Francesc Serés


La Force de gravité

nouvelles traduites du catalan par
François-Michel Durazzo

272 pages
Prix : 17,50 €     ISBN : 978-2-85792-204-9


Le livre

    Des camionneurs, des ouvriers métallurgistes, un apiculteur, une guérisseuse, de jeunes coureurs cyclistes qui s’épuisent chaque dimanche à gagner une course, un garde forestier solitaire, un jeune drogué qui se meurt, un médecin d’un village de montagne…, tels sont quelques-uns des personnages, parmi d’autres, qui apparaissent dans les dix-sept nouvelles de La Force de gravité, toutes situées dans la Catalogne des trente dernières années : la Catalogne de l’intérieur, dévastée par les incendies de forêt, celle de la Costa Brava, où les pêcheurs ne pêchent plus et qui, pour survivre, n’ont d’autre moyen que de vendre aux touristes étrangers des souvenirs dérisoires fabriqués pour la plupart en Chine ; ou celle encore de Barcelone, ville grouillante de monde, avec son port immense, labyrinthe de quais où les hommes semblent bien peu de chose, écrasés par la présence des grues, des conteneurs et des chariots élévateurs.
    Pour chacun des personnages de Francesc Serés, la vie n’est rien d’autre qu’efforts incessants pour s’opposer à la force de gravité

Extrait d'article :

        « Dix-sept textes lents,  denses, beaux, minutieux : l’auteur s’installe et installe ses personnages (et son lecteur) dans la durée, dans l’épaisseur charnelle, terrienne de la Catalogne de ces trente dernières années. Il nous donne tout, de ses personnages : leurs méandres intérieurs, leurs sentiments, leurs passions, leur entêtement, avec une sympathie, une empathie qui vont jusqu’à la communion avec eux. Tous pèsent leur poids de chair, de songe, de désirs, d’humanité, de puissante réalité concrète et spirituelle : tous sont profondément humains et « aimables », même s’ils sont monstrueux par certains aspects. »
                                                      Jean-Loup Martin
                                                      revue Brèves, n° 103


Extrait de la nouvelle : « Le grand espoir blanc » (page 122)   

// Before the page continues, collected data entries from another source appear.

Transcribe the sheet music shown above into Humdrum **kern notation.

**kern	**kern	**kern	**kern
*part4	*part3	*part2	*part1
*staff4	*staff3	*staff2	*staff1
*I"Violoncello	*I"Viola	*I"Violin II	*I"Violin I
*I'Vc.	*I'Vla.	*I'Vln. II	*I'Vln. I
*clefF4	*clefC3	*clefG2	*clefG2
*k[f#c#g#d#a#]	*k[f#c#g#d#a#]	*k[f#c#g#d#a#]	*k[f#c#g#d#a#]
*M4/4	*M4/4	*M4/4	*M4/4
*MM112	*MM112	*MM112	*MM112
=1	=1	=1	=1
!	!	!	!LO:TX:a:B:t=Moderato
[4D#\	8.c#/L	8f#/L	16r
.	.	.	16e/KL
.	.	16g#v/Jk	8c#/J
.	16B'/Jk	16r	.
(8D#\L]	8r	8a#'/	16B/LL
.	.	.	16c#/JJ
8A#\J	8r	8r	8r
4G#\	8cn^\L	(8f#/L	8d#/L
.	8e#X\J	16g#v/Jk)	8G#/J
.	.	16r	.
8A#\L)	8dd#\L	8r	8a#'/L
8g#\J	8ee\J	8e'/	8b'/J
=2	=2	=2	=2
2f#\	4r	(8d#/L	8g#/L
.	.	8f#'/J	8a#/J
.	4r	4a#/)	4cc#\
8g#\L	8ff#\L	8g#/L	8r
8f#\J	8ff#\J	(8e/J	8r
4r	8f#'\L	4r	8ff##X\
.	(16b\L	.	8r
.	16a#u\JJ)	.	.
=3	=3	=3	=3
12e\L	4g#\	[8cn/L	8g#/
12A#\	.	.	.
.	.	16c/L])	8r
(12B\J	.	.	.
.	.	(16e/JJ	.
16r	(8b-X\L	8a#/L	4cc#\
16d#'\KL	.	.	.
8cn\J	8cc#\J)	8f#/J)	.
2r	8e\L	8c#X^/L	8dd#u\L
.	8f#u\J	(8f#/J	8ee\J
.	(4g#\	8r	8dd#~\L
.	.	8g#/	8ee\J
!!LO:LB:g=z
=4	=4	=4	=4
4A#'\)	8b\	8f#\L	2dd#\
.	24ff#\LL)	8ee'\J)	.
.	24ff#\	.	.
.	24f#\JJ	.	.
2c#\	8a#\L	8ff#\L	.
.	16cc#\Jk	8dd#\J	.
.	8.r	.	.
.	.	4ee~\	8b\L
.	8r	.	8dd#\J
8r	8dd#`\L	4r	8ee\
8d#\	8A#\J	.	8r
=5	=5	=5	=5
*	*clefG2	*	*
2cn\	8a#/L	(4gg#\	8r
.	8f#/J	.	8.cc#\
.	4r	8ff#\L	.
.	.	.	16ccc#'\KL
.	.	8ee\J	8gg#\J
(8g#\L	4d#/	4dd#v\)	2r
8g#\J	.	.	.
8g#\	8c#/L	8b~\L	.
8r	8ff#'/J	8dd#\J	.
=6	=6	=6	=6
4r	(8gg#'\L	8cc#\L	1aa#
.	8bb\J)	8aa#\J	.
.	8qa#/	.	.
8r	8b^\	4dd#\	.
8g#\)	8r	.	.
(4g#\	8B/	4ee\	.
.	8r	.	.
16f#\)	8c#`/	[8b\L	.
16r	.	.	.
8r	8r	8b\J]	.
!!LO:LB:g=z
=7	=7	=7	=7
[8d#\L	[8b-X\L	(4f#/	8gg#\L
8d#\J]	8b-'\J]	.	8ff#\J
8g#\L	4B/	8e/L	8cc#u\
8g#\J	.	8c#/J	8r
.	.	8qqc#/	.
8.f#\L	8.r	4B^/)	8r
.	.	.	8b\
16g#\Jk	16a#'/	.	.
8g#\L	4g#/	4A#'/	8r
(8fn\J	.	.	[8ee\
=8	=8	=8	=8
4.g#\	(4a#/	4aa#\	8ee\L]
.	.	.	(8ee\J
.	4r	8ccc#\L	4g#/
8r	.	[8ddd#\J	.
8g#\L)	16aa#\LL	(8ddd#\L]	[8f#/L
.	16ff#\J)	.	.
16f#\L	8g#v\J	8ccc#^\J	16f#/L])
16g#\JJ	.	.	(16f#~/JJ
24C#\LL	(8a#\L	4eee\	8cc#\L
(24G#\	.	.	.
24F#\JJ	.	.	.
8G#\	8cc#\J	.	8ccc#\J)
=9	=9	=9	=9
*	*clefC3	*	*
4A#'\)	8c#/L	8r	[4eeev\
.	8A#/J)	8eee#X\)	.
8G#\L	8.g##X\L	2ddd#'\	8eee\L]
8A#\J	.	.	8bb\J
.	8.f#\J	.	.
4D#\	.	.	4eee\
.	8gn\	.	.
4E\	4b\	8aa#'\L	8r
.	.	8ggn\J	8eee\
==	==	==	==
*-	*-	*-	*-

    “Quand il s’est de nouveau heurté à l’une des vitres, j’ai baissé les stores et me suis mis à regarder entre les lames. L’obscurité l’a tranquillisé, de fait il était épuisé, il n’avait pas eu le courage ne serait-ce que de regagner le dessus des classeurs et il était resté sur le sol, près du bureau. Déjà, il ne réagissait plus aux bruits de la radio, son regard n’était même plus une question, pourquoi, pourquoi, pourquoi, mais une lamentation qui faisait honte à voir. Quand il a fermé les yeux, il était si faible que son bec n’a pu qu’esquisser le geste de me frapper. Je n’ai pas pu faire autrement, il y avait déjà trop longtemps que je voulais le toucher, rien que cela, passer la main sur ses plumes pour sentir leur finesse. Je n’ai pas osé regarder la blessure.
    J’ai fini de baisser les stores pour plonger le mirador dans l’obscurité et, monté sur le toit, j’ai poursuivi ma surveillance depuis le sommet.
    Quand on est venu me chercher, il ne bougeait presque plus. J’ai soigneusement replié ses ailes. Elles lui collaient au corps comme un linceul, les plumes cachaient sa blessure, sa tête ballottait sans la moindre résistance. Le garde l’a laissé tomber dans le sac. Il ne pesait rien.”

Extrait de l'entretien avec Dominique Aussenac (Le Matricule des Anges, avril 2012)

    Les dix-sept nouvelles de La Force de gravité (prix national de littérature de Catalogne en 2007) étonnent par leur extrême maturité et la puissance qu’elles dégagent. Comme si elles portaient les ombres tutélaires des prestigieux devanciers que sont Joseph Pla (1897-1981) ou Mercè Rodoreda (1908-1983). Elles évoquent le petit peuple paysan ou ouvrier de 1’après-franquisme. Son désir de vie meilleure, sa volonté de s’émanciper du passé, des contraintes de la nature.
 
“La Force de gravité décrit des parcours humains sur trente ans en Catalogne. Quelle a été votre démarche ?
    Parler de 1’effort comme sujet littéraire. L’effort des gens qui travaillent et vivent pour avoir une existence raisonnable. J’ai une place privilégiée : la Catalogne est une nation qui se développe avec des caractéristiques particulières et complexes. Près de ma maison, j’ai un résumé de 1’Europe et du monde. Un résumé de 1’humanité : mon voisin peut me raconter 1’histoire de proximité, 1’immigration. À partir de cela, je peux raconter 1’histoire du monde avec des personnages catalans.”